[[ Provided records open ]]
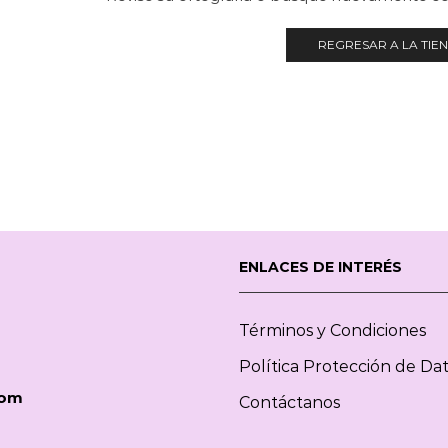
REGRESAR A LA TIE
ENLACES DE INTERÉS
Términos y Condiciones
Política Protección de Da
com
Contáctanos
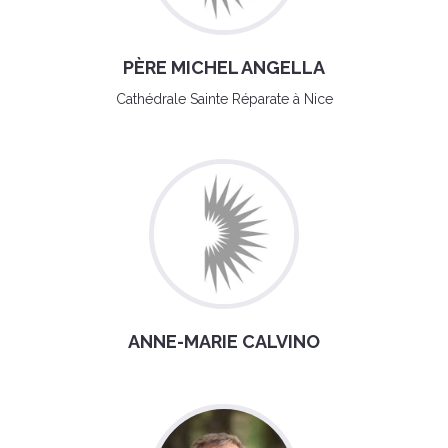
PÈRE MICHEL ANGELLA
Cathédrale Sainte Réparate à Nice
ANNE-MARIE CALVINO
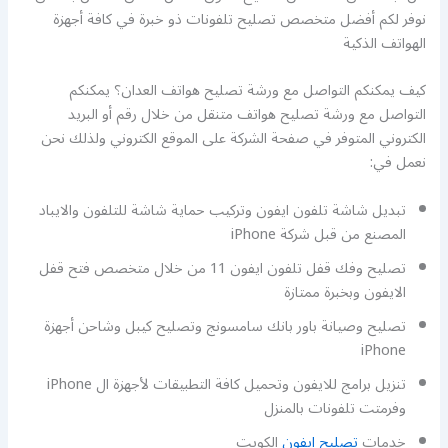
نوفر لكم أفضل متخصص تصليح تلفونات ذو خبرة في كافة أجهزة
الهواتف الذكية
كيف يمكنكم التواصل مع ورشة تصليح هواتف العدان؟ يمكنكم
التواصل مع ورشة تصليح هواتف متنقل من خلال رقم أو البريد
الكتروني المتوفر في صفحة الشركة على الموقع الكتروني ولذلك نحن
نعمل في:
تبديل شاشة تلفون ايفون وتركيب حماية شاشة للتلفون والايباد
المصنع من قبل شركة iPhone
تصليح وفك قفل تلفون ايفون 11 من خلال متخصص فتح قفل
الايفون وبخبرة ممتازة
تصليح وصيانة باور بانك سامسونج وتصليح كيبل وشاحن أجهزة
iPhone
تنزيل برامج للايفون وتحميل كافة التطبيقات لأجهزة ال iPhone
وفرمتت تلفونات بالمنزل
خدمات
تصليح ايفون
الكويت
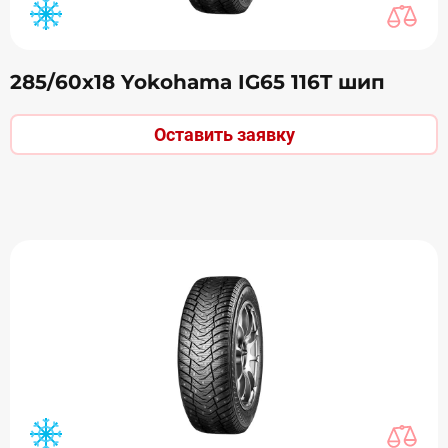
285/60х18 Yokohama IG65 116T шип
Оставить заявку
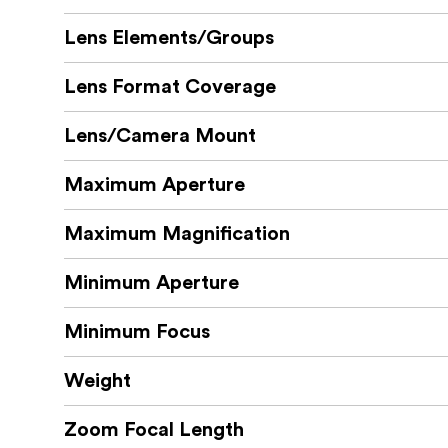
Distanță minimă de focalizare de 0,18 
Lens Elements/Groups
Mărire de până la 0,26x
Lens Format Coverage
Autofocus STM liniar rapid și silențios
Comutator AF/MF și buton de menținere
Lens/Camera Mount
Construcție rezistentă la intemperii
Maximum Aperture
Maximum Magnification
Samyang AF 14-24mm F2.8 L este un obiectiv 
obiectiv compact cu performanțe optice puter
Minimum Aperture
fiecare cadru.
Minimum Focus
Weight
Zoom Focal Length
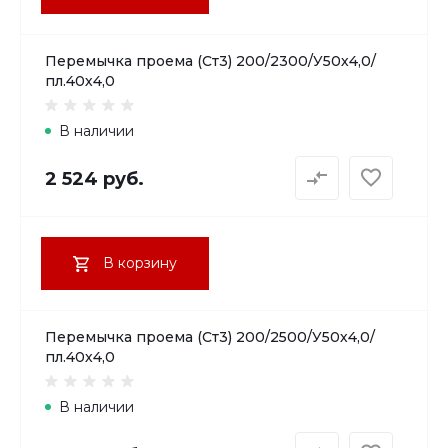
Перемычка проема (Ст3) 200/2300/У50х4,0/
пл.40х4,0
В наличии
2 524 руб.
В корзину
Перемычка проема (Ст3) 200/2500/У50х4,0/
пл.40х4,0
В наличии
[[ Provided records closed ]]
What the task asks: Only the lines that contain the string "تصليح" should be copied from the entries above.

Response:
نوفر لكم أفضل متخصص تصليح تلفونات ذو خبرة في كافة أجهزة
كيف يمكنكم التواصل مع ورشة تصليح هواتف العدان؟ يمكنكم
التواصل مع ورشة تصليح هواتف متنقل من خلال رقم أو البريد
تصليح وفك قفل تلفون ايفون 11 من خلال متخصص فتح قفل
تصليح وصيانة باور بانك سامسونج وتصليح كيبل وشاحن أجهزة
تصليح ايفون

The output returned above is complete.